## Problem
Reproduce without alteration the lines of the records from their beginning through the line containing "മുട്ടിത്തട്ടി", that line included, and omit the pictures from your answer.

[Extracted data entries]
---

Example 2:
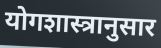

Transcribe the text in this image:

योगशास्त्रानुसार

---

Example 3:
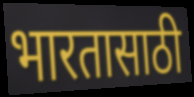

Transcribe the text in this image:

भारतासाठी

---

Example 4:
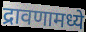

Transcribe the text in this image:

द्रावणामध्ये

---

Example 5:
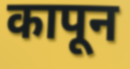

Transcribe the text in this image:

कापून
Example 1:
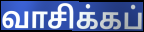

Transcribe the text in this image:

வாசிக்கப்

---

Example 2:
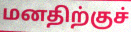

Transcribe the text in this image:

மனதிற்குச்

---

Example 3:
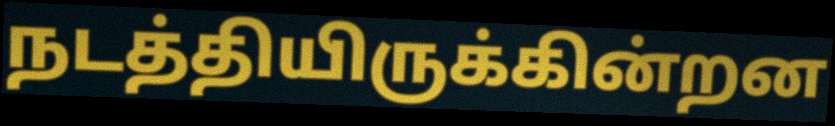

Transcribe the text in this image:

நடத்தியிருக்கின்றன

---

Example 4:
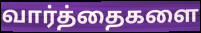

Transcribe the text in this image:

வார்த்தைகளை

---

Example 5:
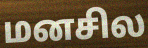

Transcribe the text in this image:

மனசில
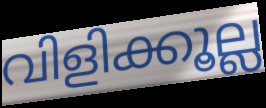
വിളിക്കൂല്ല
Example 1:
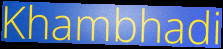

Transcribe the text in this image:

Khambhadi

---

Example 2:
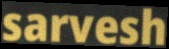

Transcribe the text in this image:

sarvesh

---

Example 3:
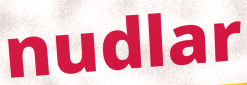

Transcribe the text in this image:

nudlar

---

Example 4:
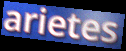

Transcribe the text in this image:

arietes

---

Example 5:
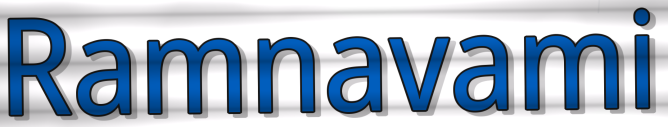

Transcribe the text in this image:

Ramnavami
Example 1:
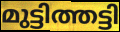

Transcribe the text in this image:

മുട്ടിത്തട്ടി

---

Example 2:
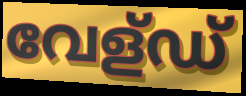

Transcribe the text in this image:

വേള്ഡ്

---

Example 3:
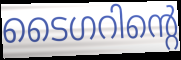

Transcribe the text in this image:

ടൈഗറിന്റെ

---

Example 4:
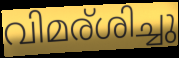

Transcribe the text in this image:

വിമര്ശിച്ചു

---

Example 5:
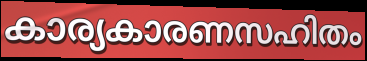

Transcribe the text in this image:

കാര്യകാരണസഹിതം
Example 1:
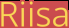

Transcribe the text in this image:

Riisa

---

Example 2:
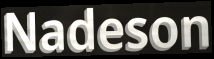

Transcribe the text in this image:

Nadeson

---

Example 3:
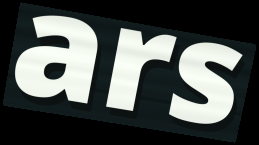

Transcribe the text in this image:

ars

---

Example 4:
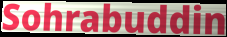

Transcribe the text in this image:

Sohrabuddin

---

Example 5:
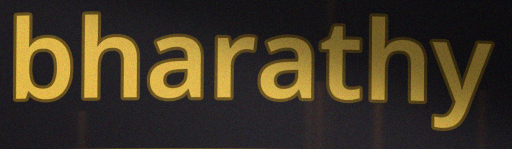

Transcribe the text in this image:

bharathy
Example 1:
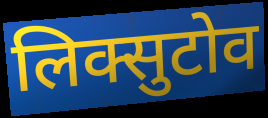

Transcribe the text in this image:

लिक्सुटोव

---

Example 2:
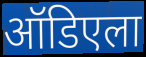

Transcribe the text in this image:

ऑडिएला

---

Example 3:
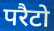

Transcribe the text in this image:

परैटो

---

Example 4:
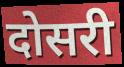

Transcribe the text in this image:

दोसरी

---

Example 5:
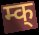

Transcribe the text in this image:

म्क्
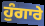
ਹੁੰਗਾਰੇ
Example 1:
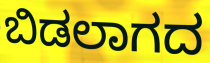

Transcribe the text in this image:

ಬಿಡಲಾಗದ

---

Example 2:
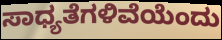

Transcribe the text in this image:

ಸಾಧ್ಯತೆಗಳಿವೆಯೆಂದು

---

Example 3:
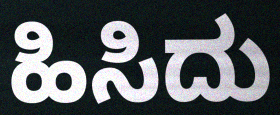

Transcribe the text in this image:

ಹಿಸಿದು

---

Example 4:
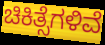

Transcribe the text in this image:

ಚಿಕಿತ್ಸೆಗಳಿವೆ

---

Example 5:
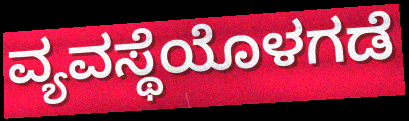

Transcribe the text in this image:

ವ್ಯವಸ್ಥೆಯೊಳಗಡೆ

## Final result
---

Example 2:

Transcribe the text in this image:

योगशास्त्रानुसार

---

Example 3:

Transcribe the text in this image:

भारतासाठी

---

Example 4:

Transcribe the text in this image:

द्रावणामध्ये

---

Example 5:

Transcribe the text in this image:

कापून
Example 1:

Transcribe the text in this image:

வாசிக்கப்

---

Example 2:

Transcribe the text in this image:

மனதிற்குச்

---

Example 3:

Transcribe the text in this image:

நடத்தியிருக்கின்றன

---

Example 4:

Transcribe the text in this image:

வார்த்தைகளை

---

Example 5:

Transcribe the text in this image:

மனசில
വിളിക്കൂല്ല
Example 1:

Transcribe the text in this image:

Khambhadi

---

Example 2:

Transcribe the text in this image:

sarvesh

---

Example 3:

Transcribe the text in this image:

nudlar

---

Example 4:

Transcribe the text in this image:

arietes

---

Example 5:

Transcribe the text in this image:

Ramnavami
Example 1:

Transcribe the text in this image:

മുട്ടിത്തട്ടി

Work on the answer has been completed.